Exercise description: From the data underneath, reproduce exactly the stretch that begins at the line with "32260 N. Harbor Dr." and ends after the line with "1 Fort Bragg, CA 95437 Auction Online".

Data provided:
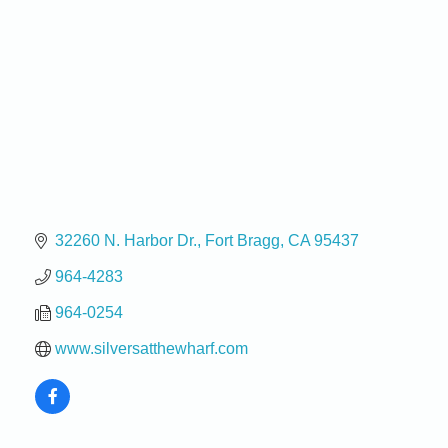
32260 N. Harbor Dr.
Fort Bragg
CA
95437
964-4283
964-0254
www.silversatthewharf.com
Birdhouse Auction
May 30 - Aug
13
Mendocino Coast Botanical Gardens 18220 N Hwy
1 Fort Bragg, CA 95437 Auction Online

* * *

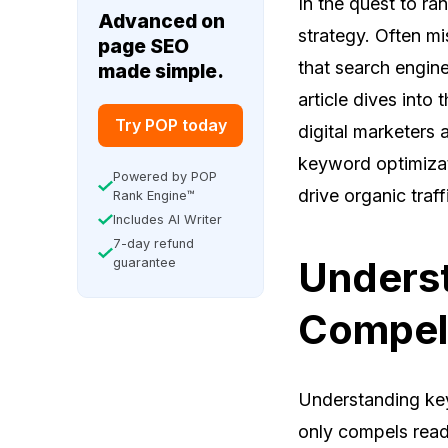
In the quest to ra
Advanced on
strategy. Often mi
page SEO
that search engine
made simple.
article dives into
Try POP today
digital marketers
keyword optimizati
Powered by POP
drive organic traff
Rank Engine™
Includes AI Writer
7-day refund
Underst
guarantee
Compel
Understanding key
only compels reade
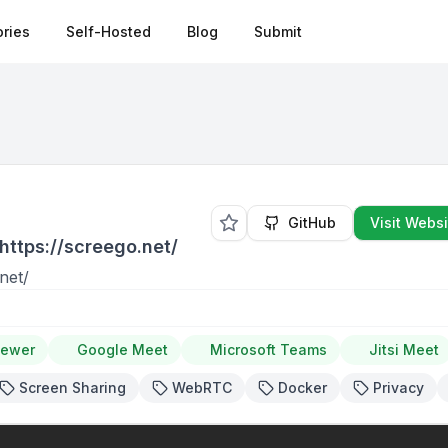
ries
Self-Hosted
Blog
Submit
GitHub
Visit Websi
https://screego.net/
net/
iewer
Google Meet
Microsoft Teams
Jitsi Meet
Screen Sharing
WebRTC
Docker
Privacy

Answer to this task:
32260 N. Harbor Dr.
Fort Bragg
CA
95437
964-4283
964-0254
www.silversatthewharf.com
Birdhouse Auction
May 30 - Aug
13
Mendocino Coast Botanical Gardens 18220 N Hwy
1 Fort Bragg, CA 95437 Auction Online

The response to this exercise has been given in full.